The extraordinary scarcity of provisions which was said to threaten all Europe with a famine, has every where suddenly disappeared, and all the articles of necessity are plentiful and cheap. The American speculations in flour and rice which have been carried to such immense extent in the course of the last Winter will occasion a violent concussion somewhere; for at this time the french will not pay and the English will not buy. I am afraid many of our merchants will suffer severely.1
As to my private affairs I have not yet an answer from you, to my letter written at Helvoetsluys.2 I hope you did not draw while the Exchange was so very low as it has been in the winter.— I hope to write you before long from Holland, and in the mean time, with my best regards to your lady, remain your affectionate brother
John Q. Adams.3
FC-Pr (Adams Papers); internal address: “Charles Adams Esqr”; APM Reel 131. Some loss of text due to a torn manuscript.

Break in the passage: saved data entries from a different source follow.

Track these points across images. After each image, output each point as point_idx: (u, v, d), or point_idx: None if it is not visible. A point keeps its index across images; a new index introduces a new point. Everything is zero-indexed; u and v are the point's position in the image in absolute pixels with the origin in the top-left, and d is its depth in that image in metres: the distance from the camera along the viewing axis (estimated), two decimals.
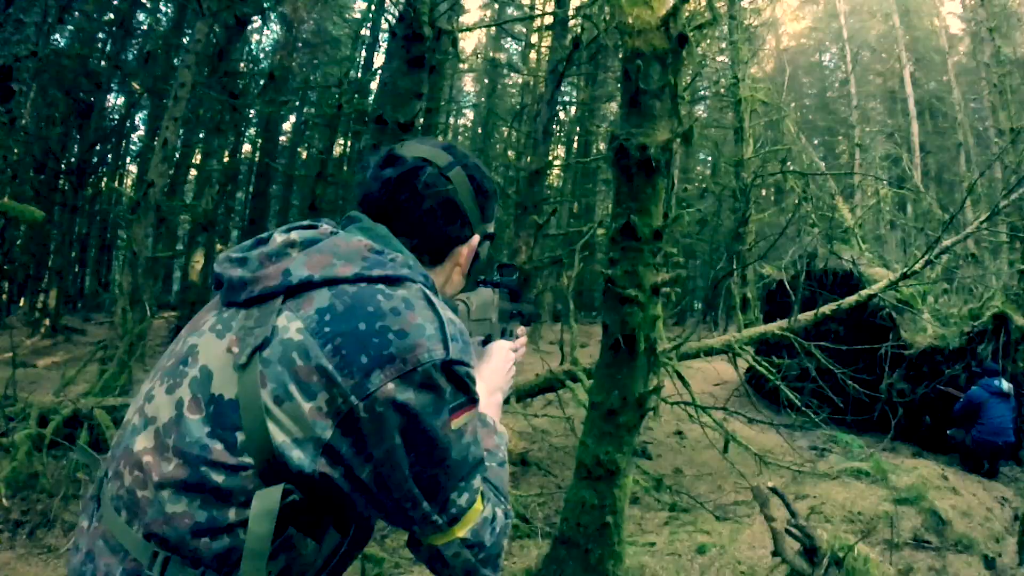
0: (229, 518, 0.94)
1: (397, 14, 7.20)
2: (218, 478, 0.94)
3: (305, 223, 1.16)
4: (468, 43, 34.42)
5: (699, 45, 21.50)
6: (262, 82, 18.85)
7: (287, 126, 26.79)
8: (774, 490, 3.18)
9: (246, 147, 24.95)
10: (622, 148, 3.62)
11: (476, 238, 1.33)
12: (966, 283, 13.94)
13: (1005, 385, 7.79)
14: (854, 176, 19.64)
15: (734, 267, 13.20)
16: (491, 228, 1.39)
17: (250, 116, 21.36)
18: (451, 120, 32.62)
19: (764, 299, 12.33)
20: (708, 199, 20.38)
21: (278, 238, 1.09)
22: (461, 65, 28.06)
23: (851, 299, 7.76)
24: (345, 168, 21.60)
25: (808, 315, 7.55)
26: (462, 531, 1.06)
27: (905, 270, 7.74)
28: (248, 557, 0.92)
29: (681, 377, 6.15)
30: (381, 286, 1.03)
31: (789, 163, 18.31)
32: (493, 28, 22.47)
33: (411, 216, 1.21)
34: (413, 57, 6.71)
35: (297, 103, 23.51)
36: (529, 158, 12.39)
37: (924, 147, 29.71)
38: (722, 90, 19.34)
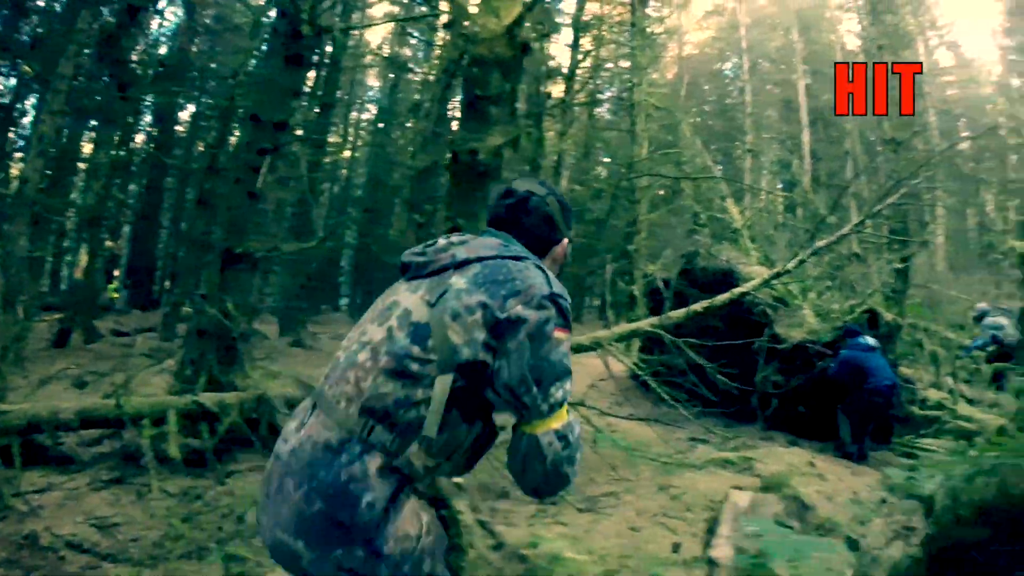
0: (418, 396, 1.54)
1: (279, 10, 7.00)
2: (414, 367, 1.55)
3: (454, 235, 1.89)
4: (374, 37, 34.11)
5: (600, 50, 22.20)
6: (155, 71, 18.08)
7: (185, 116, 25.66)
8: (459, 486, 3.01)
9: (141, 138, 23.62)
10: (455, 153, 3.62)
11: (565, 241, 1.99)
12: (849, 281, 14.84)
13: (871, 340, 8.15)
14: (744, 179, 19.86)
15: (606, 263, 13.43)
16: (572, 234, 2.06)
17: (148, 105, 20.54)
18: (352, 115, 32.16)
19: (649, 296, 12.60)
20: (602, 199, 20.59)
21: (441, 241, 1.81)
22: (367, 58, 27.64)
23: (723, 297, 7.92)
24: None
25: (680, 312, 7.68)
26: (556, 423, 1.59)
27: (777, 269, 8.06)
28: (429, 420, 1.53)
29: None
30: (509, 260, 1.68)
31: (686, 166, 18.84)
32: (395, 24, 22.18)
33: (524, 227, 1.89)
34: (292, 55, 6.53)
35: (196, 93, 22.56)
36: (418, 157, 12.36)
37: (815, 154, 31.01)
38: (623, 95, 19.54)
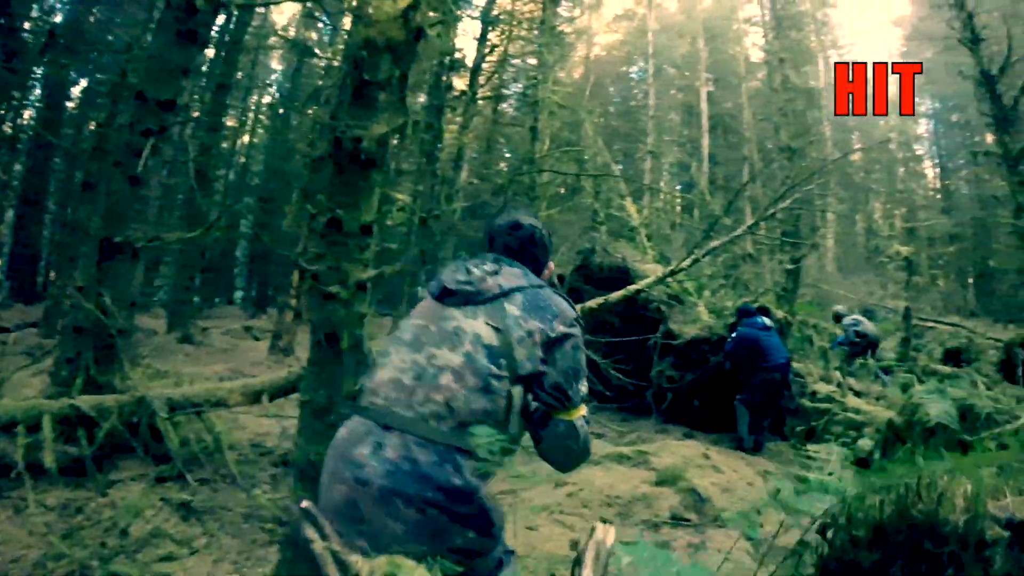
0: (499, 406, 1.86)
1: None
2: (495, 383, 1.85)
3: (475, 259, 2.15)
4: (280, 18, 32.97)
5: (508, 45, 22.13)
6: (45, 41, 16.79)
7: (77, 92, 23.57)
8: (306, 511, 2.76)
9: (28, 114, 21.74)
10: (338, 140, 3.37)
11: (552, 264, 2.43)
12: (743, 280, 15.28)
13: (767, 320, 8.31)
14: (644, 180, 20.14)
15: None
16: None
17: (37, 78, 19.22)
18: (252, 99, 30.95)
19: None
20: (502, 196, 20.47)
21: (476, 272, 2.06)
22: (271, 40, 26.64)
23: (619, 293, 7.97)
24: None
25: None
26: (582, 411, 2.02)
27: (672, 267, 8.18)
28: (512, 425, 1.90)
29: None
30: (537, 289, 2.06)
31: (587, 165, 18.99)
32: (301, 5, 21.38)
33: (531, 256, 2.25)
34: (185, 30, 6.06)
35: (90, 67, 21.16)
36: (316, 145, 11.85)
37: (714, 158, 32.04)
38: (527, 92, 19.50)
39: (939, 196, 37.39)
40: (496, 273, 2.07)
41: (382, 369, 2.01)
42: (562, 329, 2.00)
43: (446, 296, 2.06)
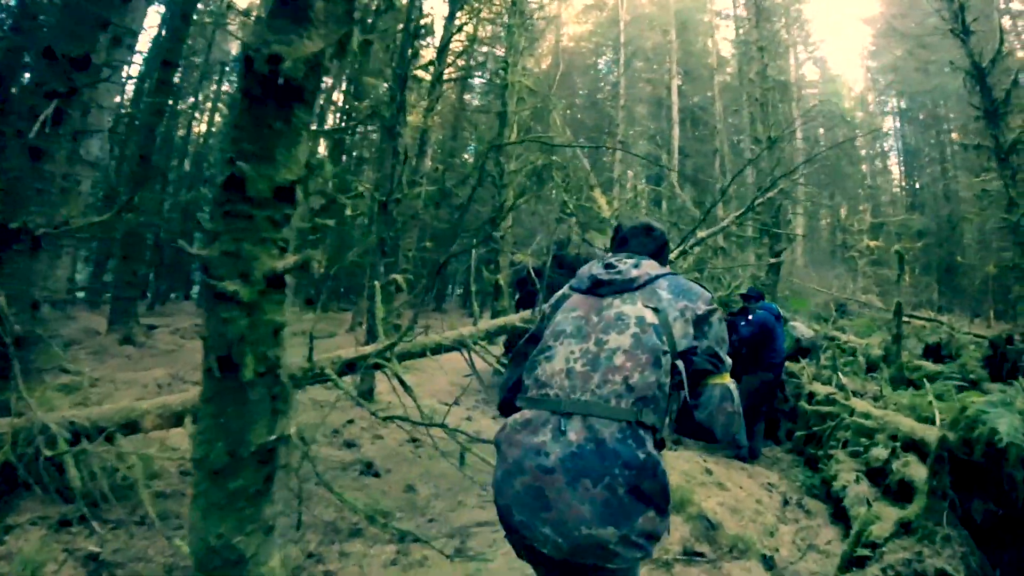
0: (664, 380, 2.02)
1: None
2: (663, 358, 2.04)
3: (621, 255, 2.42)
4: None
5: (478, 28, 21.44)
6: None
7: None
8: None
9: None
10: (248, 61, 2.06)
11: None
12: (716, 273, 14.79)
13: (778, 309, 7.87)
14: (613, 171, 19.81)
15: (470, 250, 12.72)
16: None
17: None
18: (211, 86, 29.48)
19: (516, 286, 11.88)
20: (468, 184, 20.00)
21: (620, 265, 2.32)
22: (231, 19, 25.60)
23: None
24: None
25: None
26: (729, 379, 2.21)
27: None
28: (683, 396, 2.09)
29: (403, 383, 4.98)
30: (673, 276, 2.32)
31: (555, 155, 18.68)
32: None
33: (661, 253, 2.55)
34: None
35: None
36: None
37: (683, 151, 31.66)
38: (496, 75, 18.98)
39: (903, 192, 37.80)
40: (638, 265, 2.31)
41: (549, 362, 2.12)
42: (706, 307, 2.22)
43: (599, 287, 2.27)
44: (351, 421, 7.37)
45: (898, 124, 41.04)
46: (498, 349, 11.78)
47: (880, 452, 5.49)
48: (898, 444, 5.42)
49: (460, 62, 19.77)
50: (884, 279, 25.34)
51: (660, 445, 1.99)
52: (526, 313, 6.79)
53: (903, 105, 39.75)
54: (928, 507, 3.55)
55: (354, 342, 10.15)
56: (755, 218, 13.13)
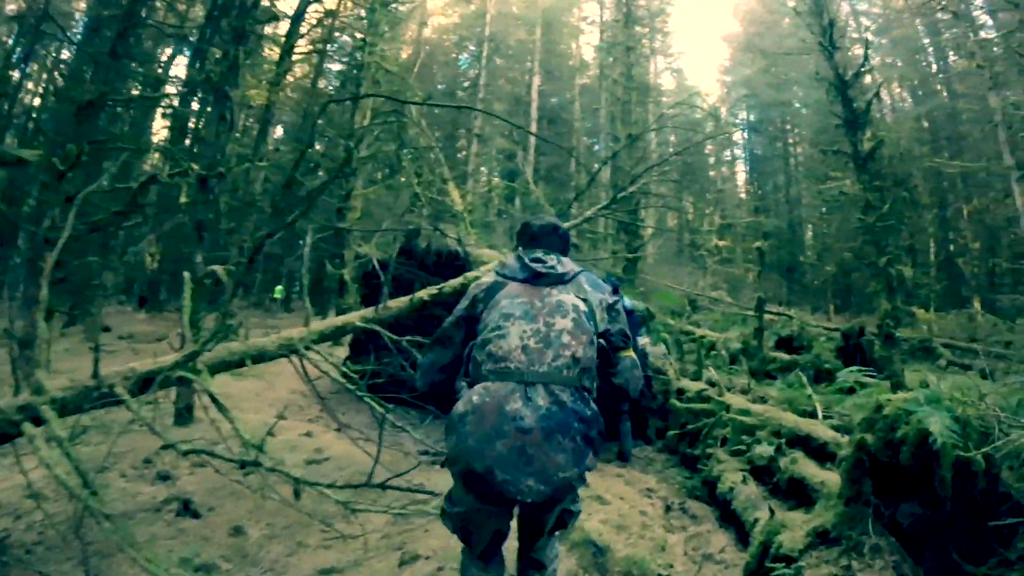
0: (593, 354, 2.50)
1: None
2: (593, 338, 2.52)
3: (539, 254, 2.74)
4: None
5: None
6: None
7: None
8: None
9: None
10: None
11: None
12: None
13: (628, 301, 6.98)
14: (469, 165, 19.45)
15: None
16: None
17: None
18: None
19: (362, 281, 10.93)
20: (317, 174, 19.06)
21: (549, 260, 2.69)
22: None
23: (455, 282, 6.38)
24: None
25: (402, 301, 5.99)
26: (633, 352, 2.74)
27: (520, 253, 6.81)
28: (597, 373, 2.56)
29: (215, 400, 3.99)
30: (587, 272, 2.75)
31: (410, 146, 17.96)
32: None
33: (566, 249, 2.87)
34: None
35: None
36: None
37: (540, 149, 31.47)
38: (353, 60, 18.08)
39: (749, 197, 39.80)
40: (561, 262, 2.71)
41: (504, 340, 2.44)
42: (613, 297, 2.75)
43: (538, 278, 2.63)
44: (168, 447, 5.95)
45: (746, 136, 43.37)
46: (343, 351, 10.79)
47: (764, 449, 4.96)
48: (783, 440, 4.94)
49: (316, 33, 18.42)
50: (732, 276, 26.22)
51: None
52: (367, 311, 5.83)
53: (752, 118, 41.80)
54: (847, 515, 3.00)
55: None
56: (611, 215, 12.95)
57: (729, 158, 44.28)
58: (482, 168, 31.53)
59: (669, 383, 7.66)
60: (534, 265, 2.63)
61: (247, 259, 5.08)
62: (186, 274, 5.05)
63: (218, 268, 6.99)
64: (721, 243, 27.18)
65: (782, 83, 36.16)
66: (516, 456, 2.19)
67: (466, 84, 37.78)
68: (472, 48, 38.31)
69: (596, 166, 22.30)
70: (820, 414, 5.36)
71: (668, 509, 5.18)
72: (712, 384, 7.06)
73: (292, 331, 5.08)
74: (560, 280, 2.61)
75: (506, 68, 37.34)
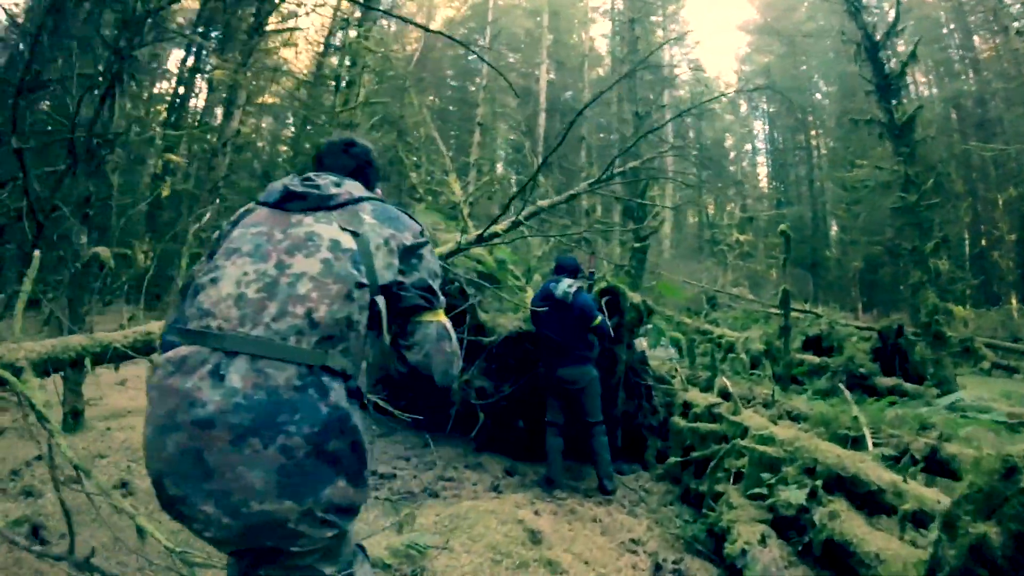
0: (358, 318, 1.68)
1: None
2: (356, 293, 1.67)
3: (311, 173, 1.99)
4: None
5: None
6: None
7: None
8: None
9: None
10: None
11: (379, 189, 2.25)
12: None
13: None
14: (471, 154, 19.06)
15: None
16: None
17: None
18: None
19: None
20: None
21: (323, 180, 1.93)
22: None
23: None
24: None
25: None
26: (444, 317, 1.95)
27: (480, 231, 5.67)
28: (383, 338, 1.77)
29: (34, 407, 2.96)
30: (379, 201, 1.98)
31: (409, 137, 18.18)
32: None
33: (364, 174, 2.14)
34: None
35: None
36: None
37: (548, 140, 30.46)
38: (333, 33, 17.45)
39: (767, 189, 38.64)
40: (340, 184, 1.94)
41: (214, 286, 1.66)
42: (415, 238, 1.93)
43: (291, 200, 1.85)
44: (40, 458, 4.85)
45: (767, 127, 42.12)
46: None
47: (793, 494, 3.54)
48: (818, 483, 3.52)
49: (286, 8, 17.30)
50: (754, 272, 24.93)
51: (356, 395, 1.64)
52: None
53: (772, 109, 40.58)
54: None
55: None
56: (607, 193, 11.90)
57: (749, 150, 43.12)
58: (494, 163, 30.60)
59: (674, 394, 6.29)
60: (290, 184, 1.88)
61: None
62: (36, 252, 3.82)
63: (102, 250, 5.83)
64: (742, 237, 25.83)
65: (802, 73, 34.98)
66: (190, 464, 1.45)
67: (479, 80, 37.06)
68: (482, 42, 37.46)
69: (597, 165, 21.48)
70: (870, 442, 3.91)
71: (658, 569, 3.81)
72: (726, 396, 5.60)
73: (154, 324, 4.06)
74: (323, 204, 1.83)
75: (519, 63, 36.58)
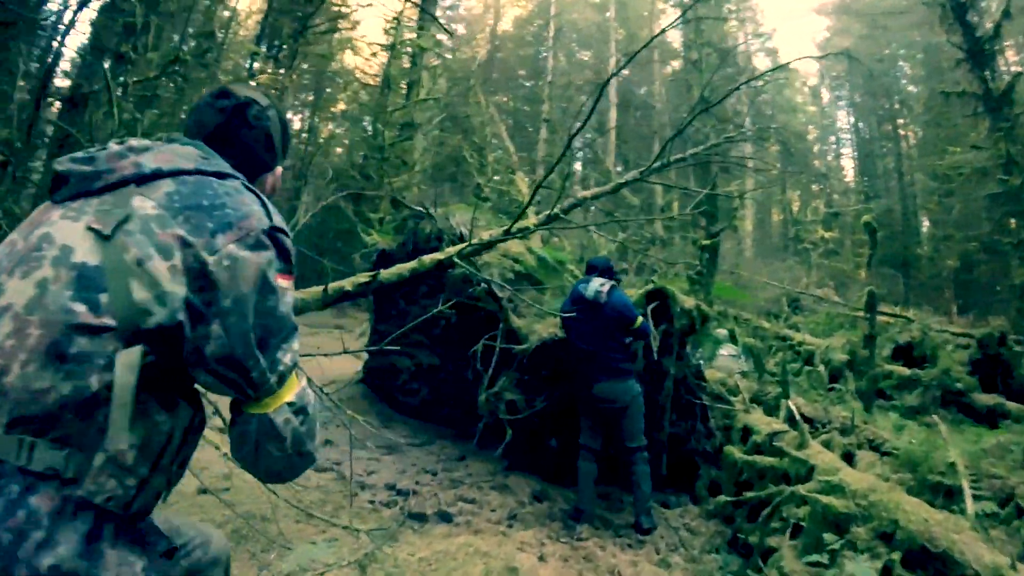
0: (93, 386, 1.03)
1: None
2: (81, 341, 1.04)
3: (133, 141, 1.29)
4: None
5: None
6: None
7: None
8: None
9: None
10: None
11: (280, 169, 1.62)
12: (650, 263, 13.31)
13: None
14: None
15: None
16: (286, 163, 1.70)
17: None
18: None
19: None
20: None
21: (115, 146, 1.26)
22: None
23: (434, 256, 4.96)
24: None
25: (391, 271, 4.83)
26: (289, 394, 1.24)
27: (494, 232, 5.16)
28: (114, 421, 1.03)
29: None
30: (212, 178, 1.26)
31: (475, 136, 17.68)
32: None
33: (237, 142, 1.46)
34: None
35: None
36: None
37: (621, 135, 29.92)
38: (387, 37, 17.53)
39: (853, 182, 36.87)
40: (147, 149, 1.26)
41: None
42: (232, 250, 1.16)
43: (57, 185, 1.24)
44: None
45: (852, 118, 40.19)
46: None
47: (860, 569, 2.67)
48: (895, 556, 2.64)
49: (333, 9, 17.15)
50: (839, 272, 23.50)
51: (101, 519, 1.04)
52: (361, 276, 4.71)
53: (857, 99, 38.63)
54: None
55: None
56: (685, 190, 11.31)
57: (834, 142, 41.23)
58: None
59: (733, 415, 5.43)
60: (57, 162, 1.25)
61: None
62: None
63: None
64: (827, 234, 24.44)
65: (886, 56, 33.04)
66: None
67: (549, 79, 36.72)
68: (550, 40, 37.22)
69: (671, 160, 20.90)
70: (968, 501, 2.99)
71: None
72: (793, 422, 4.70)
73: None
74: (87, 186, 1.19)
75: (588, 60, 36.36)
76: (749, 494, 4.16)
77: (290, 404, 1.24)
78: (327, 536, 3.74)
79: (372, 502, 4.77)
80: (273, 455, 1.24)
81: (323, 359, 3.78)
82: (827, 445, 4.47)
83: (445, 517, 4.59)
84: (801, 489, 3.35)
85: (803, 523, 3.29)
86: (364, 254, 8.83)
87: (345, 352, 3.69)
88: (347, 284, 4.37)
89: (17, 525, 0.96)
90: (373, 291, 4.76)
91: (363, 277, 4.52)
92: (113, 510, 1.06)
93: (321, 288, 4.09)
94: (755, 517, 3.98)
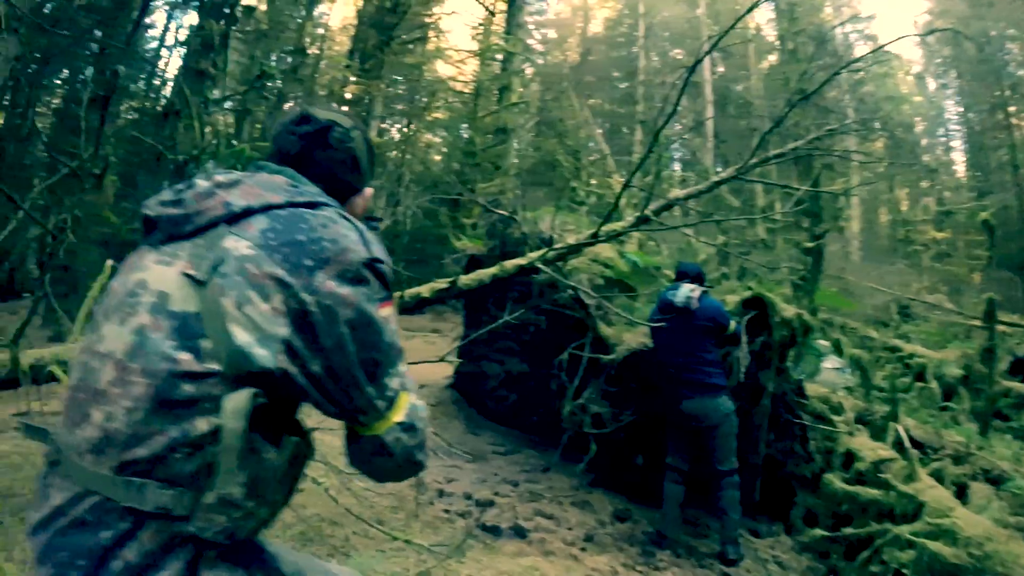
0: (200, 429, 1.04)
1: None
2: (187, 388, 1.04)
3: (221, 175, 1.26)
4: None
5: None
6: None
7: None
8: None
9: None
10: None
11: (369, 190, 1.57)
12: (751, 268, 12.38)
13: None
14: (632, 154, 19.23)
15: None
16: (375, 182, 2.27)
17: None
18: None
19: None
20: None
21: (202, 183, 1.23)
22: None
23: (516, 261, 4.92)
24: None
25: (471, 277, 5.11)
26: (398, 415, 1.23)
27: (581, 235, 5.03)
28: (223, 461, 1.03)
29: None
30: (305, 209, 1.21)
31: (568, 140, 17.20)
32: None
33: (321, 166, 1.41)
34: None
35: None
36: None
37: (719, 135, 29.00)
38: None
39: (965, 178, 34.81)
40: (234, 184, 1.23)
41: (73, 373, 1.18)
42: (334, 287, 1.13)
43: (149, 229, 1.24)
44: None
45: (960, 108, 37.82)
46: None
47: None
48: None
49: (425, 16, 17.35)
50: (952, 276, 22.11)
51: (201, 550, 1.07)
52: (442, 281, 4.60)
53: (964, 84, 36.31)
54: None
55: None
56: (786, 188, 10.87)
57: (943, 134, 38.92)
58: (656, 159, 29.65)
59: (836, 437, 5.07)
60: (147, 205, 1.24)
61: None
62: (109, 263, 3.60)
63: None
64: (939, 235, 23.10)
65: (992, 40, 30.82)
66: None
67: (642, 77, 36.19)
68: (642, 40, 36.71)
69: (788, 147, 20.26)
70: None
71: None
72: (901, 449, 4.33)
73: None
74: (178, 230, 1.18)
75: (680, 57, 34.93)
76: (848, 530, 3.85)
77: (400, 424, 1.25)
78: (395, 546, 3.69)
79: (447, 511, 4.73)
80: (385, 467, 1.28)
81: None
82: (938, 475, 4.10)
83: (520, 532, 4.49)
84: (907, 531, 3.05)
85: (906, 570, 2.98)
86: (455, 259, 8.88)
87: (440, 360, 3.68)
88: (424, 291, 4.37)
89: (126, 558, 1.00)
90: (462, 297, 4.75)
91: (441, 283, 4.52)
92: (216, 540, 1.07)
93: (397, 295, 4.06)
94: (853, 556, 3.68)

1. Scarcity of grain in Europe between 1794 and 1796 led to a rapid rise in prices and increased demand for American exports. Believing that significant profits could be made by shipping grains to Europe, New England ship owners increasingly committed their vessels to this trade. But a collapse in the market for American grains in the spring of 1796, stemming from British government measures to prevent future grain shortages and the arrival of supplies from the East Indies, undermined the American trade (Walter M. Stern, “The Bread Crisis in Britain, 1795–96,” Economica, 31:168–169 [May 1964]; James B. Hedges, The Browns of Providence Plantations: The Nineteenth Century, Providence, R.I., 1968, p. 53–56).
3. Two days later, JQA also wrote to JA. He reported that with Parliament preparing to adjourn and Napoleon’s army advancing through Italy, he was still waiting for the “opportunity of a neutral conveyance” to make his return to The Hague (Adams Papers).